Cookout season brings a smile to my face. What’s not to love? Hanging with good friends in the heat of the summer, listening to kids laughing and running in the sprinklers, and smelling the aromas of meat cooking on the grill. It transports me to the carefree days of childhood when summers were something we looked forward to all year round.
But, if you’re a family committed to healthy living, traditional American cookouts can really throw a tire on your waistline, a swing in your kids’ moods and a wrench in your healthy habits. STOP. Don’t throw the July 4th invitations out yet! I promise with a few simple strategies, you can repair that love/hate relationship with cookouts and put the fun back into summer!
Let me start by clarifying: I’m not going to tell you to skip the chips, pass on the cheese doodles or persuade you to fill your plate with veggies. Restriction will get you nowhere and, frankly, when you restrict your kids from eating specific foods, they’re going to want them even more. If you say no to the cheese doodles, you’ll likely bump into your kids at the cheese doodle bowl sneaking a handful or two just like their mommies. Pure proof the little rascals learn EVERYTHING from us!
I’m serious though, food restriction consistently backfires on all of us. Let me give you a real life example. I love chips, but we don’t buy many chips in our house. If you put chips on my plate, I’ll finish them, take another helping and may not get to the broccoli on my plate. A habit that I’d rather not pass on to my son and clear proof that chips crowd out other healthy foods. So I skip the chip aisle.
Problem is since I don’t buy chips very often, when I do buy them my brain goes a little crazy. I think about them sitting in the pantry. I get weird cravings for them. Next thing I know the chip back is empty and it’s been only 36 hours since purchase. (A dirty little secret – sometimes they don’t even make it past the stinkin’ car ride from the grocery store.) Case in point – restriction can lead to unhealthy obsession, cravings or even gorging.
So if we aren’t restricting the foods we choose at cookouts, what can we do to avoid the post cookout downers? Here’s three simple strategies to get you started.
Feed your family nutritious food before the cookout.

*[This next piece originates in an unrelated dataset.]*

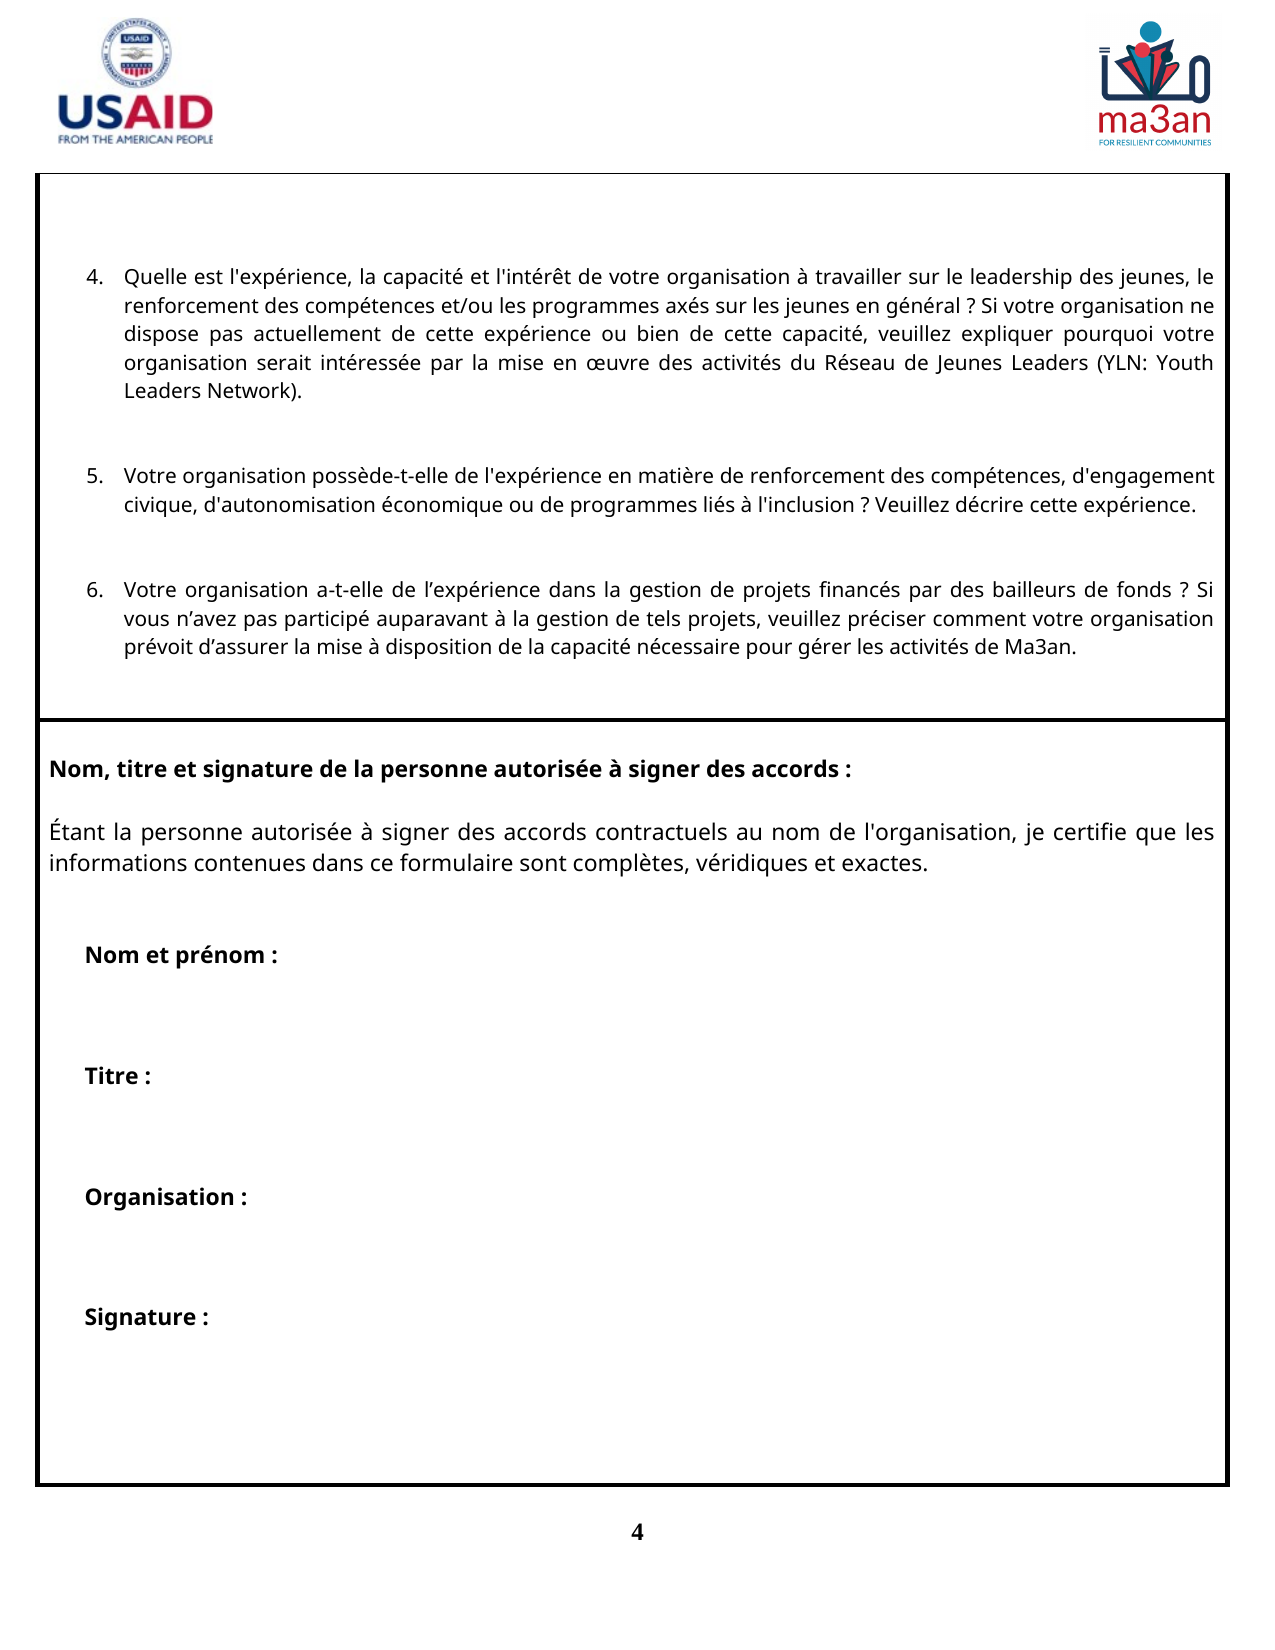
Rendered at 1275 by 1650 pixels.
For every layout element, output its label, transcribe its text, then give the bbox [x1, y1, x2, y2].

Some people may think it’s ridiculous to eat before a cookout. I think it’s just smart parenting. When you hit a cookout, you never know what time food will be served. You also don’t know if your kids will like anything on the menu. Hangry (hungry + angry) kids are no fun. If your family eats a good meal packed with fruits, veggies and protein before the cookout, they’ll be happy and you’ll be less stressed.
Bring a tasty, wholesome dish (or two) that your family can’t resist.
Let me be clear. This dish has to be damn good. It has to trump creamy potato salad, crunchy chips and ooey gooey brownies. Some of my favs include: baked beans, pulled pork with crunchy slaw, fruit skewers with a dipping sauce, guacamole and grilled green beans. Bringing a yummy dish your family likes ensures that your kids will eat and you’ll feel good about the nutrients they’re getting. You can throw the guilty feelings out the window and enjoy the cookout!
Bring healthy drinks that taste good.
If all the kids are drinking soda or juice boxes, you can’t expect your kids to drink water. Maybe they’ll go for it at first. But, eventually they’ll wear you down and you’ll say yes to the liquid sugar. That, mamas, will be the end of a fun cookout for you. Imagine how awesome bedtime will be with a sugar-high kid… Instead I suggest bringing a healthy, yummy drink for the kids. Try sparkling water with natural flavors added. It has the fun of drinking from a can but none of the junk. Or make a homemade iced herbal tea. Your kids will be none the wiser and you’ll skip the mood swings that soda and sugary drinks bring to your little ones.
Now it’s time to make these simple strategies work for your family. Go ahead, mama, you have the power! Teach your kiddos to enjoy cookouts without the guilt of overeating, amping up on sugar or creating chip addictions. Teaching your kids healthy habits now is sure to help them live a long, happy life.